The main problem for the career-obsessed is this: are there any new ideas left? Brain Gym might once have seemed like pseudo-scientific nonsense, but now that half the primaries in the country start the day with a five-minute body-popping session, it’s just not original any more.

You could try radically altering your curriculum so that the whole school is based around a city theme, but you may have to abandon it when it becomes too real and reception children start shoplifting and the Year 5s take to “tagging” the tuck shop wall with spray cans.

Unfortunately, my idea of V-desking (stacking desks vertically to save room and keep problem children too scared to leave their seat in case they plummet to their death) has failed to catch on. I now have a better scheme that will tackle the twin problem of boys’ low literacy standards and the UK’s poor record on sex education. Two words: dirty books.

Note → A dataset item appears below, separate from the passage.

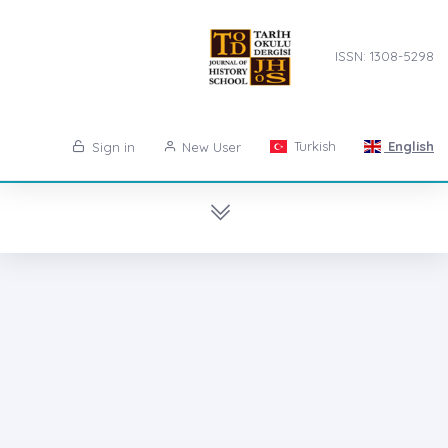
ISSN: 1308-5298
Turkish
English
Sign in
New User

Let me explain. I don’t mean anything with pictures. Nor am I talking about Lady Chatterley’s Lover. I think it is a rite of passage for all teenagers to read that novel in its turgid entirety before discovering that they’ll find more sex in an episode of Heartbeat. I’m referring to the books often stored on the shelf of Waterstone’s marked “women’s erotic fiction” - the section of the shop invariably filled with sweating, lurking men in long macs.

My scheme has two main benefits. Boys will become obsessed with reading and learn the facts of life at the same time. But schools will need to make a few changes: red-lit curtained areas in the reading corner and the addition of such words as “throbbing” and “moist” to the literacy strategy’s key-word list.

I can see this pilot scheme being extended into key stage 3 and beyond.

Imagine the benefits for 13 to 14-year-olds. In the evenings, when many parents might expect their offspring to be “chilling” outside Costcutter, texting mates, they’ll be up in their bedrooms “doing homework”. (“No, mum, go away! I’ll be down for tea in five minutes!”) Maybe World Book Day tokens could be extended to secondary schools, but the pound;1 vouchers would have to come with a pack of complimentary tissues.

So that’s my idea. It shouldn’t take me long to rush off a PowerPoint with some slick-looking graphs (reading age on the Y axis, “story breast count”

on the X axis). The title? How about “Inside the Black Mac: a new approach to boys’ literacy”?